DATA RECORDS ->
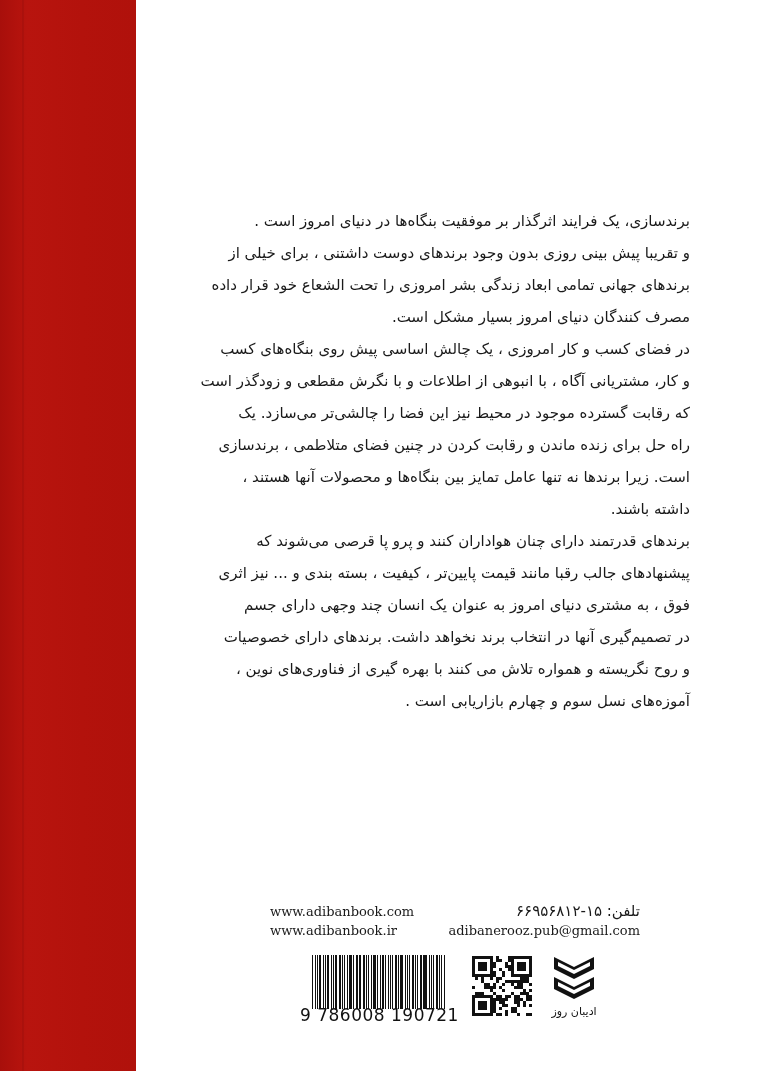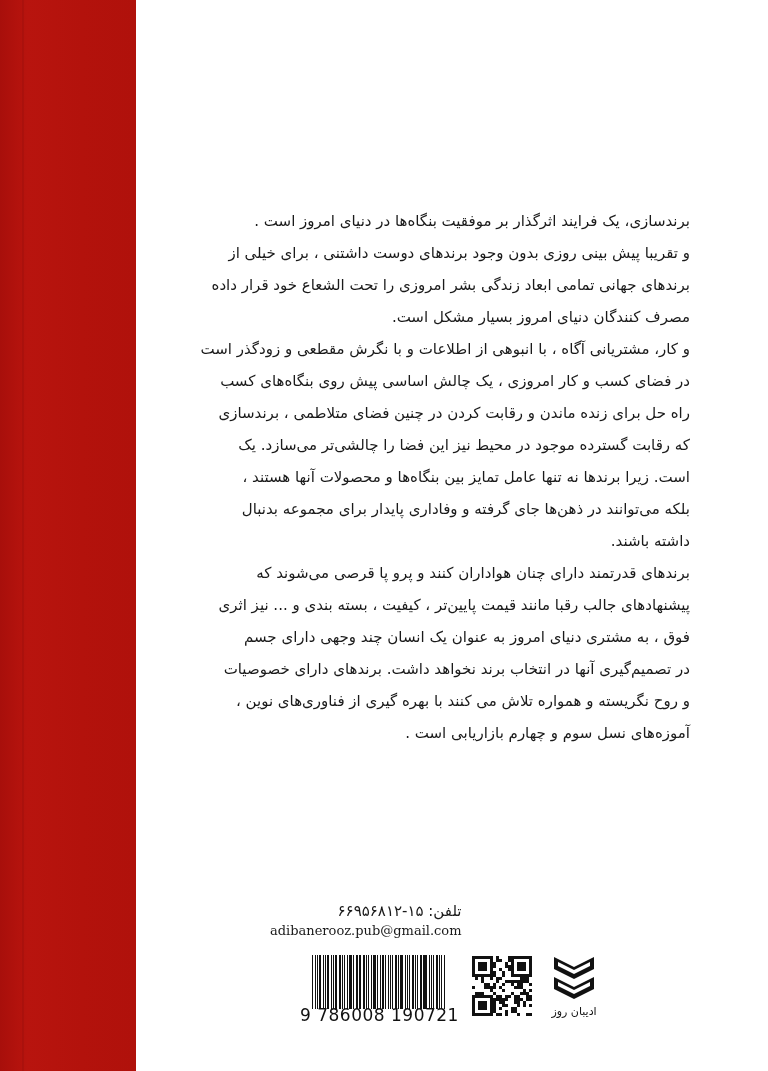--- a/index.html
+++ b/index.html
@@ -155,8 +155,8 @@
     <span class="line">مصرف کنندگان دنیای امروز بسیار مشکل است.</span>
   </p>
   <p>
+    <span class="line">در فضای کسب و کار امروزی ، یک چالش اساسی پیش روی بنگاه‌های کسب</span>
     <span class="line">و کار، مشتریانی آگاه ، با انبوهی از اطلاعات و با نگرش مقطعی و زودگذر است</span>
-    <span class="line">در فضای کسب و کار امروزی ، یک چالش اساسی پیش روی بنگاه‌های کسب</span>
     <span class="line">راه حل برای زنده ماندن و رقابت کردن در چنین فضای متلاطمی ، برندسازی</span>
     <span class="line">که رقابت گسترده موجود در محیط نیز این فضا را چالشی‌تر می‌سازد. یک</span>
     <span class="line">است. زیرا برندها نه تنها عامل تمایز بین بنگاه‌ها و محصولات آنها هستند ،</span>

TO DO ->
A word-for-word copy of the records is needed, with no pictures carried over.

TASK SOLUTION ->
--- a/index.html
+++ b/index.html
@@ -155,8 +155,8 @@
     <span class="line">مصرف کنندگان دنیای امروز بسیار مشکل است.</span>
   </p>
   <p>
+    <span class="line">در فضای کسب و کار امروزی ، یک چالش اساسی پیش روی بنگاه‌های کسب</span>
     <span class="line">و کار، مشتریانی آگاه ، با انبوهی از اطلاعات و با نگرش مقطعی و زودگذر است</span>
-    <span class="line">در فضای کسب و کار امروزی ، یک چالش اساسی پیش روی بنگاه‌های کسب</span>
     <span class="line">راه حل برای زنده ماندن و رقابت کردن در چنین فضای متلاطمی ، برندسازی</span>
     <span class="line">که رقابت گسترده موجود در محیط نیز این فضا را چالشی‌تر می‌سازد. یک</span>
     <span class="line">است. زیرا برندها نه تنها عامل تمایز بین بنگاه‌ها و محصولات آنها هستند ،</span>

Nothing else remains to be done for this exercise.